## DESCRIPTION OF THE TASK
Up through the line that contains "corporate purposes. The", retype the entries exactly, beginning at the very first line.

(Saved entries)
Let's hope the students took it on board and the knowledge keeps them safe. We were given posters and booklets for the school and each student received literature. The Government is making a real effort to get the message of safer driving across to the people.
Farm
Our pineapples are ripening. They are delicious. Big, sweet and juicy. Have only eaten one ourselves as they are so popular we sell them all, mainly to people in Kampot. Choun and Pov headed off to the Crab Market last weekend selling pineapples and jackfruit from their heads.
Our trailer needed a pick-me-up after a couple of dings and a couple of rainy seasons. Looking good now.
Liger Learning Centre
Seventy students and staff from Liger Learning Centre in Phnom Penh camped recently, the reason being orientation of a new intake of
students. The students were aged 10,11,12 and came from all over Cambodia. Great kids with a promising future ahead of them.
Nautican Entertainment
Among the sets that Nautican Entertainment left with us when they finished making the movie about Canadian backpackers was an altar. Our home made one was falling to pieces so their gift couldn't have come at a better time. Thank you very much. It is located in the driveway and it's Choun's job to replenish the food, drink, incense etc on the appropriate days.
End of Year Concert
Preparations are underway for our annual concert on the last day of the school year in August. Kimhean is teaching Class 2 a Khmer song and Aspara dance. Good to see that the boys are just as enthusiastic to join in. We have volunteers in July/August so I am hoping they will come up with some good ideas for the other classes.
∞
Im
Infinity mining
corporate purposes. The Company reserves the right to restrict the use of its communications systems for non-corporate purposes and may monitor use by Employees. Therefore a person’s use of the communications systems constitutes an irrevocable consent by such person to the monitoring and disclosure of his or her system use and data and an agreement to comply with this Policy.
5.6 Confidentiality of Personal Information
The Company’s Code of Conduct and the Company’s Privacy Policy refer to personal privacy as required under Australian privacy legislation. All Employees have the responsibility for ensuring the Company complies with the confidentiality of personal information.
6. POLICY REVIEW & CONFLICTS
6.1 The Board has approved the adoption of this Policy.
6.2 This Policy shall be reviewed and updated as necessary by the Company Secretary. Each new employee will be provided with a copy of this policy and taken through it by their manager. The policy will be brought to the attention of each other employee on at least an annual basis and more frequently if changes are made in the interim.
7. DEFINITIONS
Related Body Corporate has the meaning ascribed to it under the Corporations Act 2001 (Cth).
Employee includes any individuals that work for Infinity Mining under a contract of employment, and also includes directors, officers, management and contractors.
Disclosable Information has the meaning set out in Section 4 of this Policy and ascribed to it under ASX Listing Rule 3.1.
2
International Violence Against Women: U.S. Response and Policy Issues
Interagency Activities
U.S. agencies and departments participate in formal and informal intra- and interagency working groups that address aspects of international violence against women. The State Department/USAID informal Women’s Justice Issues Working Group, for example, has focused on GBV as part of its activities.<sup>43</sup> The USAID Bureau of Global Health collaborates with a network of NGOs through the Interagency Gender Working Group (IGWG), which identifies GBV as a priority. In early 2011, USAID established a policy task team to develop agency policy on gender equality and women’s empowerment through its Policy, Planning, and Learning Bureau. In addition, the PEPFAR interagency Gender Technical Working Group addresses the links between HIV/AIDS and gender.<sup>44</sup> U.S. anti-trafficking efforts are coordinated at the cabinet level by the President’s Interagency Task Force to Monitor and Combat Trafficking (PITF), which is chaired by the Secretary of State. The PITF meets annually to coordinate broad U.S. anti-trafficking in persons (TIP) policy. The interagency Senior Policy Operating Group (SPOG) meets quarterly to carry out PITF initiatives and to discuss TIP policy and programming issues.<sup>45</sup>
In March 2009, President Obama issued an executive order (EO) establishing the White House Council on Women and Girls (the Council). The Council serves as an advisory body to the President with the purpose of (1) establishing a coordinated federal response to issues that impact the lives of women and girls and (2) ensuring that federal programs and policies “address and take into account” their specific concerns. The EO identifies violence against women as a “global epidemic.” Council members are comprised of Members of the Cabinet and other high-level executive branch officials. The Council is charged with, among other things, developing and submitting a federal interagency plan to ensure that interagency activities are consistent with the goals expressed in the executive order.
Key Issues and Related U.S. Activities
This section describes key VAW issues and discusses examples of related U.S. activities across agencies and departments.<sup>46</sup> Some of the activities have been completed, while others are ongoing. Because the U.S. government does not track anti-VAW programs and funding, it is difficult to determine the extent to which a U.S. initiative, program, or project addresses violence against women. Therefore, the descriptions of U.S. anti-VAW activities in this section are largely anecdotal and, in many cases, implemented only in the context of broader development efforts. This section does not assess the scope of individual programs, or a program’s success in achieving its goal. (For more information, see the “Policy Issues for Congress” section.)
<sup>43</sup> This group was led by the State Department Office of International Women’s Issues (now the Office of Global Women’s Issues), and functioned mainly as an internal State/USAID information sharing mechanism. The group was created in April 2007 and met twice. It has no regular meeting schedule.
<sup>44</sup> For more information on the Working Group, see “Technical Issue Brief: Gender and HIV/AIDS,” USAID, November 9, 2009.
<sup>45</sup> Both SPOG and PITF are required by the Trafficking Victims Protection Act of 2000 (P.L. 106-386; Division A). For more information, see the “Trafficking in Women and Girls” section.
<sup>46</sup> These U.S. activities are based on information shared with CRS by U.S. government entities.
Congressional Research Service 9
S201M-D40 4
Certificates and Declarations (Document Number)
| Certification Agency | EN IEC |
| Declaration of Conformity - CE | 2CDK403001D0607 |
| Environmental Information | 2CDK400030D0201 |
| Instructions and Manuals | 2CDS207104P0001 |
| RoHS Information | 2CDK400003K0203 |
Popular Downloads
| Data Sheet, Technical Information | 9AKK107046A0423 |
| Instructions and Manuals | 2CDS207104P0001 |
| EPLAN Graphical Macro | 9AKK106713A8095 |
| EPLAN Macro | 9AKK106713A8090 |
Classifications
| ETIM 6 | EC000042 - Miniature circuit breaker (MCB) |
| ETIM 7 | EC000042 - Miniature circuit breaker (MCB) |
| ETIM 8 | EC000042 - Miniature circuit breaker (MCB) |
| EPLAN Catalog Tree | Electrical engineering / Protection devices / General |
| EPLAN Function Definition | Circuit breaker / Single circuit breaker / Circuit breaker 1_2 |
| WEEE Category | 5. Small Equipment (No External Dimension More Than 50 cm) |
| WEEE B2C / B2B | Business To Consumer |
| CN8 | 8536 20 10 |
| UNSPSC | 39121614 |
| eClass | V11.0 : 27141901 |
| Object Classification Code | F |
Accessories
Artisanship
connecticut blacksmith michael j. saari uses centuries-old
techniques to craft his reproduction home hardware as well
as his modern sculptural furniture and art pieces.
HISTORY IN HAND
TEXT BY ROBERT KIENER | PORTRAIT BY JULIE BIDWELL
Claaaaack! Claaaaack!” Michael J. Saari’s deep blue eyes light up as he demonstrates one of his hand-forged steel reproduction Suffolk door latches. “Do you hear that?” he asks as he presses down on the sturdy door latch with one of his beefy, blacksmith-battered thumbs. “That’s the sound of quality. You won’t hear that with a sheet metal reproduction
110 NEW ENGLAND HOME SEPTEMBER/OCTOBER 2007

## TASK RESPONSE
Let's hope the students took it on board and the knowledge keeps them safe. We were given posters and booklets for the school and each student received literature. The Government is making a real effort to get the message of safer driving across to the people.
Farm
Our pineapples are ripening. They are delicious. Big, sweet and juicy. Have only eaten one ourselves as they are so popular we sell them all, mainly to people in Kampot. Choun and Pov headed off to the Crab Market last weekend selling pineapples and jackfruit from their heads.
Our trailer needed a pick-me-up after a couple of dings and a couple of rainy seasons. Looking good now.
Liger Learning Centre
Seventy students and staff from Liger Learning Centre in Phnom Penh camped recently, the reason being orientation of a new intake of
students. The students were aged 10,11,12 and came from all over Cambodia. Great kids with a promising future ahead of them.
Nautican Entertainment
Among the sets that Nautican Entertainment left with us when they finished making the movie about Canadian backpackers was an altar. Our home made one was falling to pieces so their gift couldn't have come at a better time. Thank you very much. It is located in the driveway and it's Choun's job to replenish the food, drink, incense etc on the appropriate days.
End of Year Concert
Preparations are underway for our annual concert on the last day of the school year in August. Kimhean is teaching Class 2 a Khmer song and Aspara dance. Good to see that the boys are just as enthusiastic to join in. We have volunteers in July/August so I am hoping they will come up with some good ideas for the other classes.
∞
Im
Infinity mining
corporate purposes. The Company reserves the right to restrict the use of its communications systems for non-corporate purposes and may monitor use by Employees. Therefore a person’s use of the communications systems constitutes an irrevocable consent by such person to the monitoring and disclosure of his or her system use and data and an agreement to comply with this Policy.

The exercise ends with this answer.